Put each line of the material below into a JSON list of strings, one string per line, with blank lines skipped. Leave the pictures out.

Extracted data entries
━━━━━━━━━━━━━━━━━━━━━━━━━━━━━━
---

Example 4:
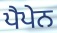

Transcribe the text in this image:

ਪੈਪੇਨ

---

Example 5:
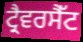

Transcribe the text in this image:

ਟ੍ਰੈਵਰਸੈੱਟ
━━━━━━━━━━━━━━━━━━━━━━━━━━━━━━
Result of this exercise:
[
  "---",
  "Example 4:",
  "Transcribe the text in this image:",
  "ਪੈਪੇਨ",
  "---",
  "Example 5:",
  "Transcribe the text in this image:",
  "ਟ੍ਰੈਵਰਸੈੱਟ"
]